Übrigens: Der Einsatz mit der Qwixx-KI ist nicht der erste Auftritt von Janetzki bei einem Wettbewerb. Bereits als Viertklässlerin nahm die Forscherin an „Schüler experimentieren“ teil. Damals, 2013, gewann sie im Fachgebiet Physik den ersten Preis mit einem Spiegel, in dem man sich nicht spiegelverkehr sieht.

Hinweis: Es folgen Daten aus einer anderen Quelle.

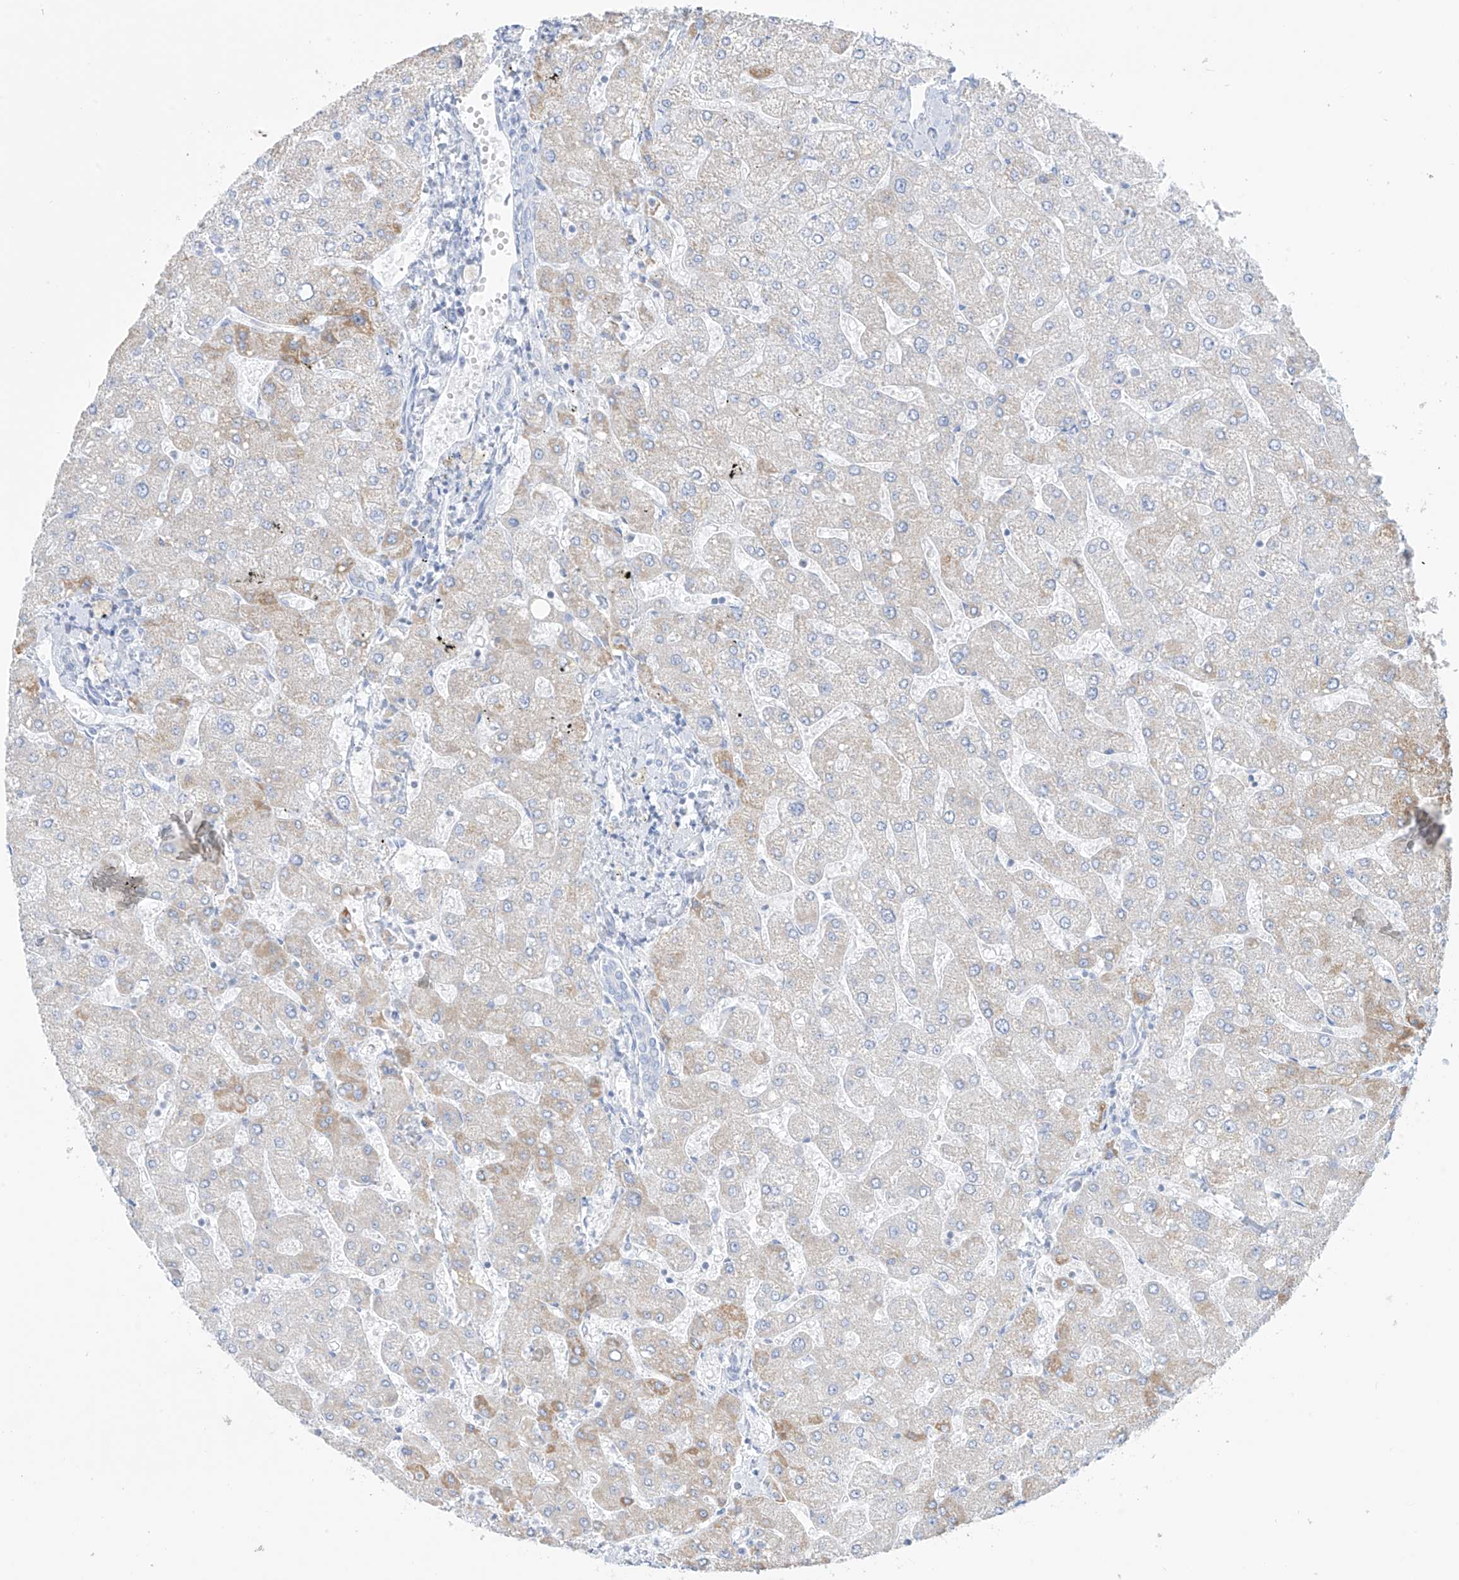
{"staining": {"intensity": "negative", "quantity": "none", "location": "none"}, "tissue": "liver", "cell_type": "Cholangiocytes", "image_type": "normal", "snomed": [{"axis": "morphology", "description": "Normal tissue, NOS"}, {"axis": "topography", "description": "Liver"}], "caption": "Cholangiocytes are negative for brown protein staining in benign liver.", "gene": "SLC26A3", "patient": {"sex": "male", "age": 55}}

Qwixx: Mehr als ein Lückenfüller
Manchmal sind es kleine Dinge, die großen Spaß machen. So wie das Würfelspiel Qwixx. Die Schachtel misst 13 mal 10 Zentimeter und ist damit nur knapp größer als ein Reclam-Heftchen. Wer sie öffnet, entdeckt darin einen Block und sechs Würfel. Mehr braucht Spieleautor Steffen Benndorf nicht für sein großartiges Spiel. Die Regeln sind schnell verinnerlicht. Wir kreuzen in vier bunten Reihen Zahlen an. In der roten und gelben Reihe sind die Zahlen in aufsteigender Reihenfolge angeordnet, von zwei bis zwölf. In der grünen und blauen Reihe in absteigender Reihenfolge, von zwölf bis zwei. Wir dürfen eine Zahl nur ankreuzen, wenn in der Reihe rechts von dieser Zahl noch kein Kreuz ist. Wir wandern mit unsern Kreuzen sozusagen von links nach rechts. Je mehr Kreuze in einer Reihe, desto mehr Siegpunkte. Doch nicht immer fallen die Würfel und damit die Zahlen so wie wir es uns wünschen. Was tun? Mut zur Lücke beweisen und nach der blauen Zehn, die Neun und Acht überspringen, um die blaue Sieben anzukreuzen? Über solche Fragen grübeln alle am Tisch. Jede und jeder ist ständig involviert. „Risiko eingehen oder vorsichtig agieren? Die kurzweilige Mischung aus Glück und Taktik hat das Potenzial, ein Dauerbrenner zu werden – zumal es in jedes Reisegepäck passt“, schreibt die Jury des Spiel des Jahres. Die Fachjournalisten haben Qwixx als „Spiel des Jahres 2013“ nominiert. Auch wenn das kleine Qwixx am Ende nicht den Titel gewann, hatte es zu Recht seinen großen Auftritt auf der Preisverleihung.